It was the first of several surprises.
The meeting between Prime Minister Ehud Olmert and PA Chairman Mahmoud Abbas came days earlier than expected, with government spokesmen saying security concerns had advanced the meeting and delayed the announcement.
Several agreements were ironed out within that first meeting. These included the release of $100 million in frozen tax money for the PA, loosening of travel restrictions on PA Arabs in Judea and Samaria and increasing the number of permits for them to work inside Israel's pre-1967 borders.
In addition to the usual smiling photo ops, both men seemed intent on creating a message of unity, warmth and formal diplomacy.
The Jewish Prime Minister addressed Abu Mazen – Abbas’s nom de guerre – as “Mr. President.” Until now, Abbas has been referred to as the PA Chairman.
With that appellation and a kiss on each cheek, Olmert launched a new era of diplomatic relations for the PA leader, prompting the New York-based Jewish Daily Forward to comment that it appeared to be a meeting of two heads of state.
Forward writer Gershon Gorenberg wrote in his analysis that it was hard to tell which man needed the other more, describing them as “flailing in stormy waters, but which man was drowning, which was rescuing him and did the rescue stand a chance of success?”
Even as Abbas spoke publicly of the importance of upholding the limited ceasefire agreement, his ability to control those who are launching the Kassam rocket attacks is questionable.
The Islamic Jihad terror organization, which has vowed to continue its assaults against Israeli communities, made good on its threat just three days after the PA flag waved in the Jerusalem wind.
Two boys in Sderot were severely injured in a Kassam attack on Tuesday, the 57th missile to be fired at Israel since the truce went into effect last month. Terrorists also succeeded in scoring a direct hit on a strategic facility in the southern coastal city of Ashkelon, a more frequent target in recent months.
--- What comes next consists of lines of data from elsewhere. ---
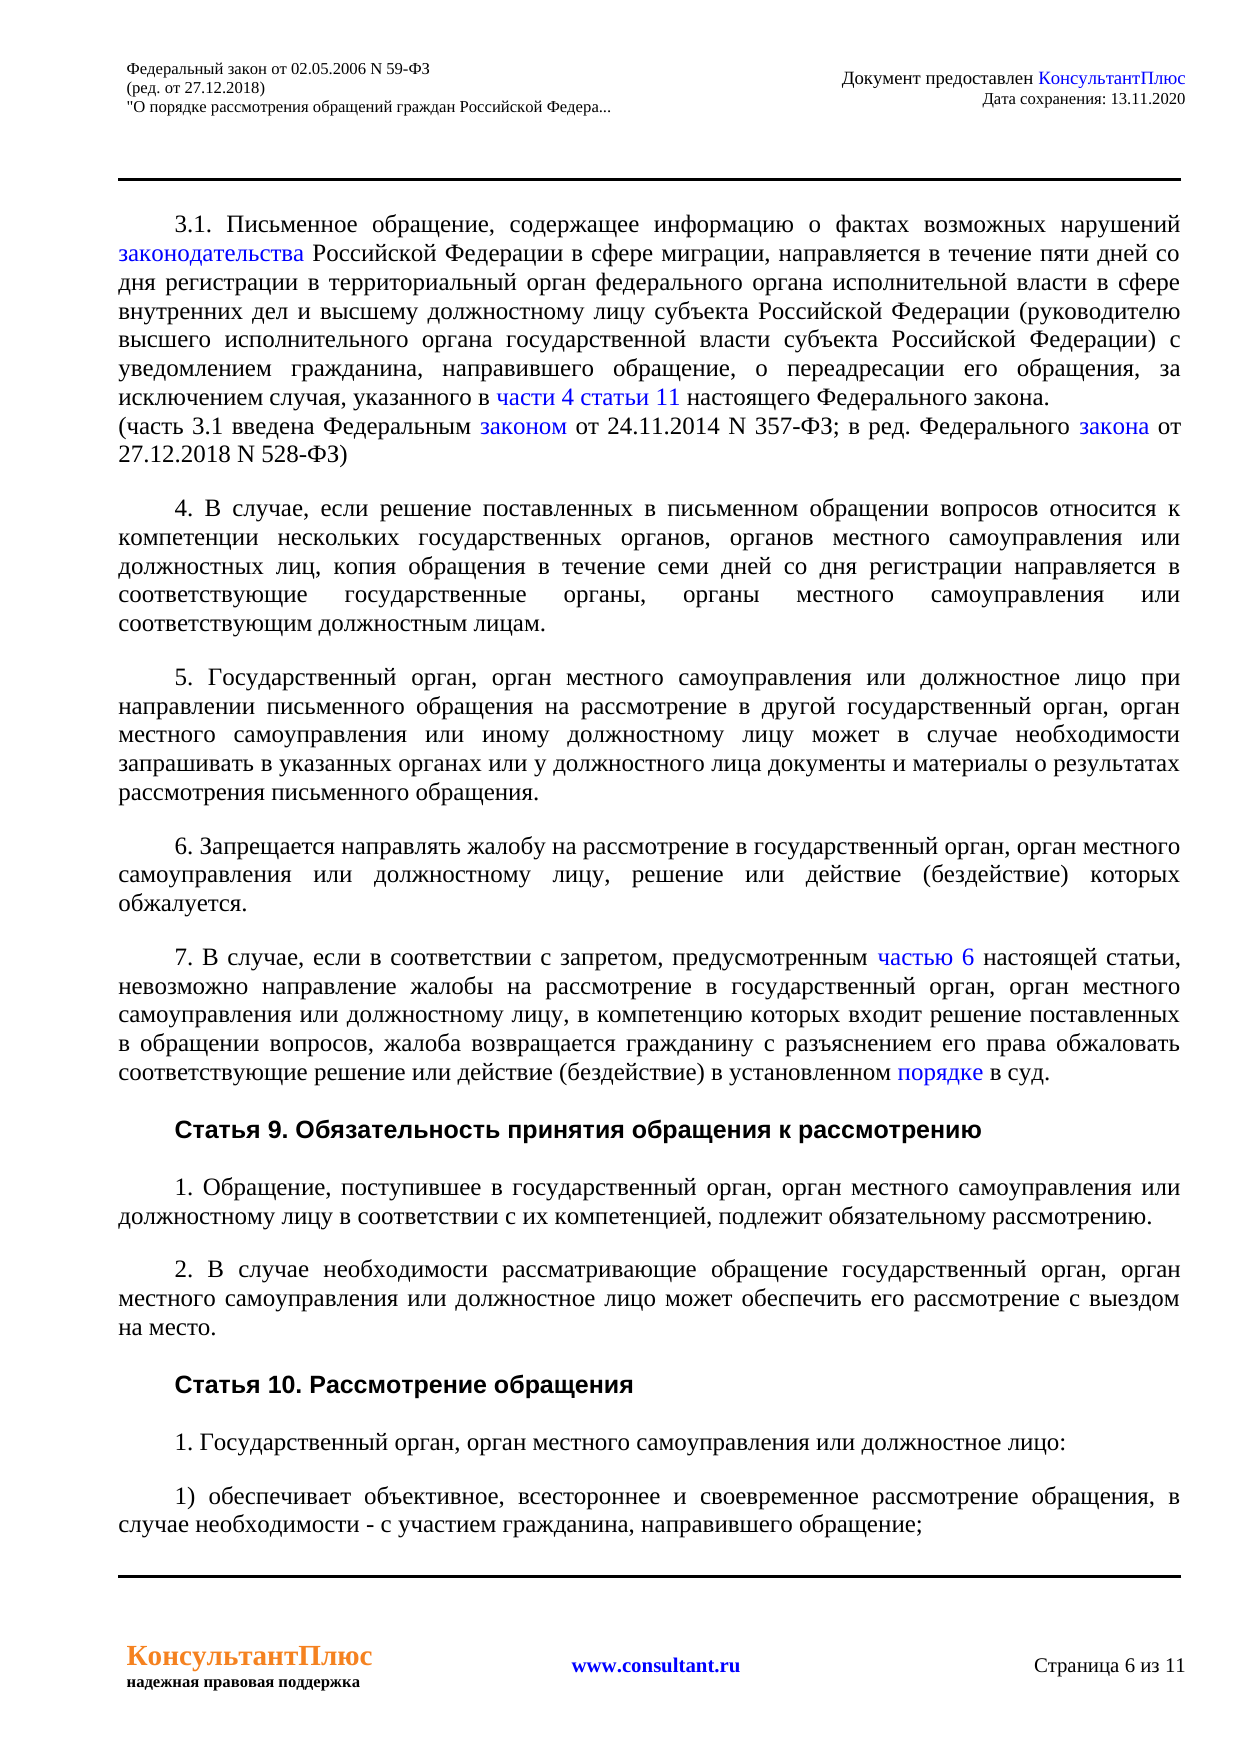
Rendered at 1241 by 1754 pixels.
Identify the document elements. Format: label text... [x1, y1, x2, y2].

text 7. В случае, если в соответствии с запретом, предусмотренным частью 6 настоящей статьи, невозможно направление жалобы на рассмотрение в государственный орган, орган местного самоуправления или должностному лицу, в компетенцию которых входит решение поставленных в обращении вопросов, жалоба возвращается гражданину с разъяснением его права обжаловать соответствующие решение или действие (бездействие) в установленном порядке в суд. [118, 942, 1181, 1086]
title Статья 10. Рассмотрение обращения [118, 1369, 1181, 1398]
text (часть 3.1 введена Федеральным законом от 24.11.2014 N 357-ФЗ; в ред. Федерального закона от 27.12.2018 N 528-ФЗ) [118, 411, 1181, 468]
text 1. Государственный орган, орган местного самоуправления или должностное лицо: [118, 1427, 1181, 1456]
text 2. В случае необходимости рассматривающие обращение государственный орган, орган местного самоуправления или должностное лицо может обеспечить его рассмотрение с выездом на место. [118, 1254, 1181, 1341]
text 1) обеспечивает объективное, всестороннее и своевременное рассмотрение обращения, в случае необходимости - с участием гражданина, направившего обращение; [118, 1481, 1181, 1538]
text 6. Запрещается направлять жалобу на рассмотрение в государственный орган, орган местного самоуправления или должностному лицу, решение или действие (бездействие) которых обжалуется. [118, 831, 1181, 917]
text 4. В случае, если решение поставленных в письменном обращении вопросов относится к компетенции нескольких государственных органов, органов местного самоуправления или должностных лиц, копия обращения в течение семи дней со дня регистрации направляется в соответствующие государственные органы, органы местного самоуправления или соответствующим должностным лицам. [118, 493, 1181, 637]
text 5. Государственный орган, орган местного самоуправления или должностное лицо при направлении письменного обращения на рассмотрение в другой государственный орган, орган местного самоуправления или иному должностному лицу может в случае необходимости запрашивать в указанных органах или у должностного лица документы и материалы о результатах рассмотрения письменного обращения. [118, 662, 1181, 806]
title Статья 9. Обязательность принятия обращения к рассмотрению [118, 1114, 1181, 1143]
text 1. Обращение, поступившее в государственный орган, орган местного самоуправления или должностному лицу в соответствии с их компетенцией, подлежит обязательному рассмотрению. [118, 1172, 1181, 1229]
text 3.1. Письменное обращение, содержащее информацию о фактах возможных нарушений законодательства Российской Федерации в сфере миграции, направляется в течение пяти дней со дня регистрации в территориальный орган федерального органа исполнительной власти в сфере внутренних дел и высшему должностному лицу субъекта Российской Федерации (руководителю высшего исполнительного органа государственной власти субъекта Российской Федерации) с уведомлением гражданина, направившего обращение, о переадресации его обращения, за исключением случая, указанного в части 4 статьи 11 настоящего Федерального закона. [118, 209, 1181, 411]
President Moshe Katzav visited Barzilai Medical Center in Ashkelon onThursday and comforted 14-year-old Adir Basad, who was critically wounded inTuesday’s attack. The boy regained consciousness Thursday morning and his condition has improved.
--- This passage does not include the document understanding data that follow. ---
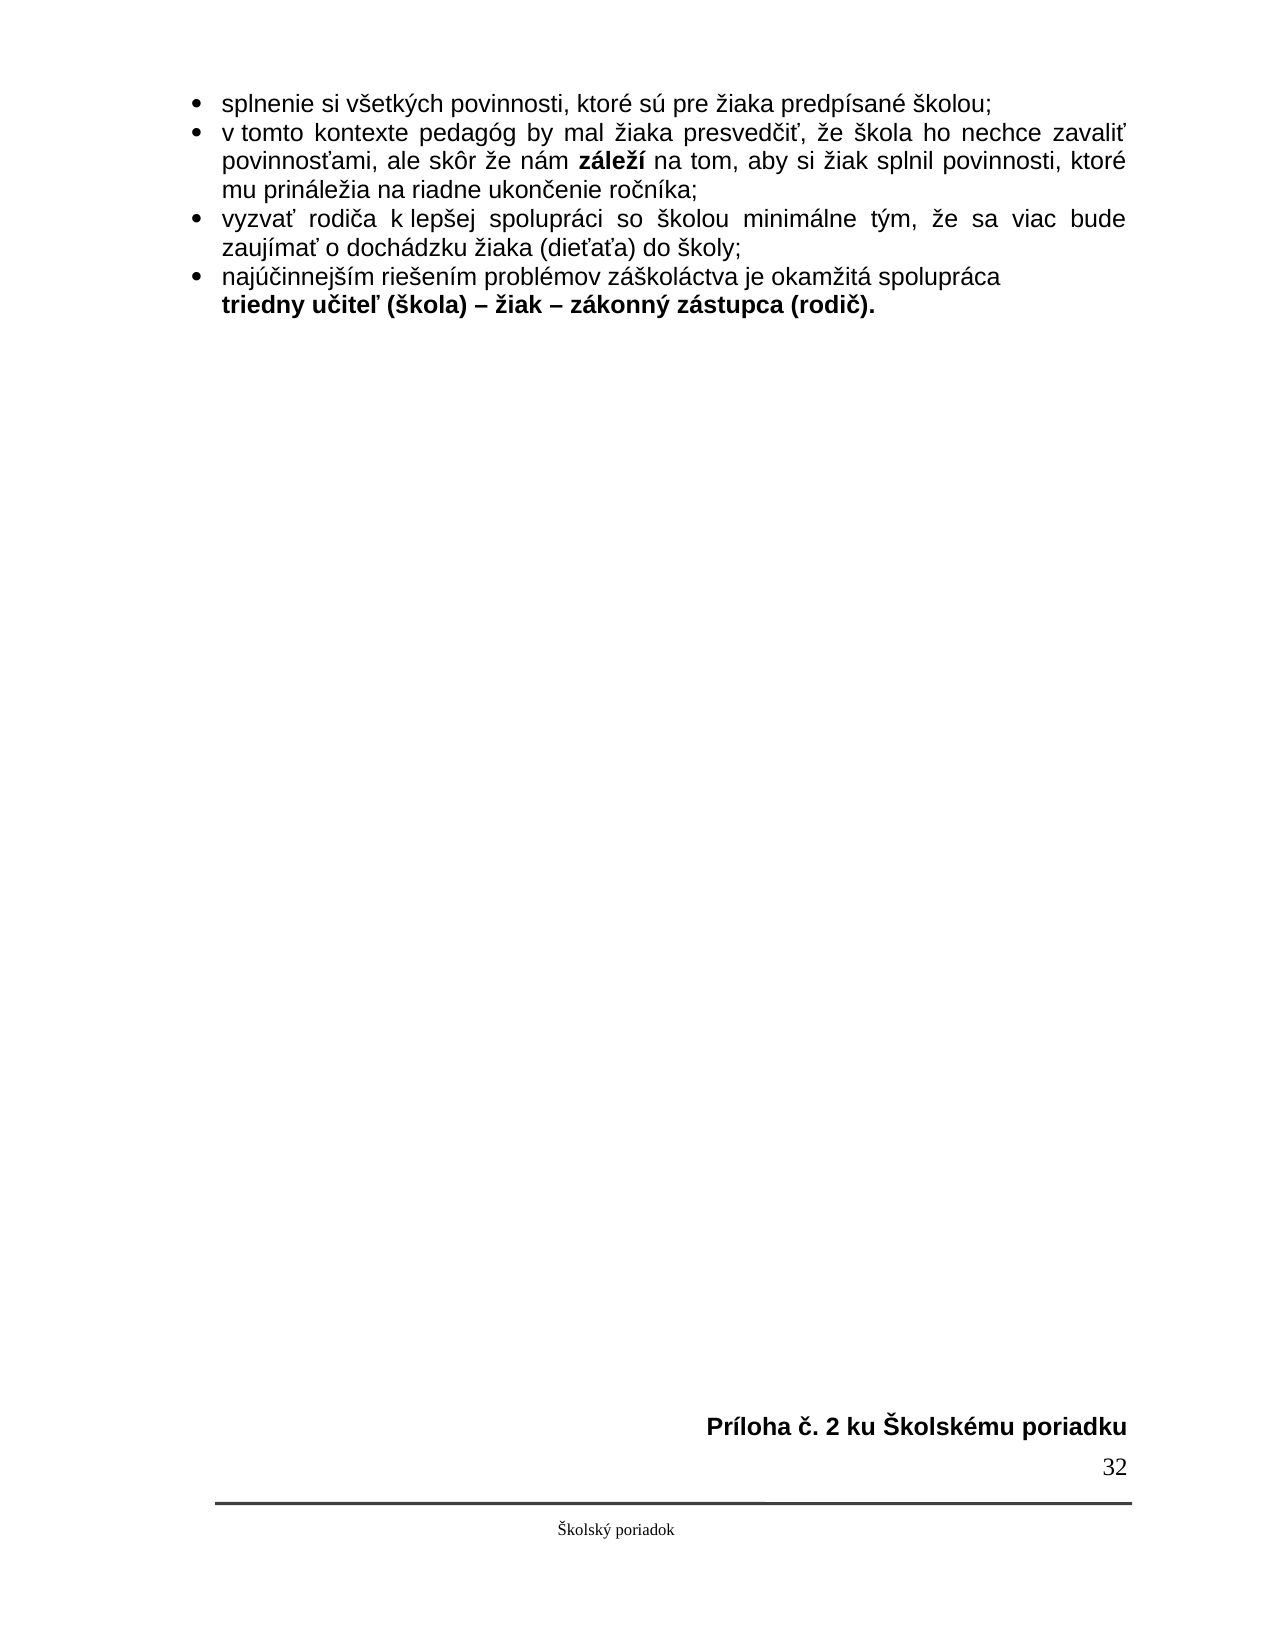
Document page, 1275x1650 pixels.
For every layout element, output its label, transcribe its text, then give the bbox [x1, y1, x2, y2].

list v tomto kontexte pedagóg by mal žiaka presvedčiť, že škola ho nechce zavaliť povinnosťami, ale skôr že nám záleží na tom, aby si žiak splnil povinnosti, ktoré mu prináležia na riadne ukončenie ročníka; [192, 117, 1127, 204]
text triedny učiteľ (škola) – žiak – zákonný zástupca (rodič). [222, 290, 1127, 319]
text Príloha č. 2 ku Školskému poriadku [148, 1412, 1127, 1440]
list najúčinnejším riešením problémov záškoláctva je okamžitá spolupráca [192, 261, 1127, 290]
list splnenie si všetkých povinnosti, ktoré sú pre žiaka predpísané školou; [148, 89, 1127, 117]
list vyzvať rodiča k lepšej spolupráci so školou minimálne tým, že sa viac bude zaujímať o dochádzku žiaka (dieťaťa) do školy; [192, 204, 1127, 261]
The Basad family asked the president to take action that would lead to a proper response to the Kassams. The IDF was told Wednesday that it would be allowed to use “pinpoint operations” to destroy terrorist cells in the act of launching Kassam attacks.
The government resolved to continue the ceasefire with the terrorists, despite the increasing violations by terrorist rocket crews, but to take action against specific Kassam cells when they are detected.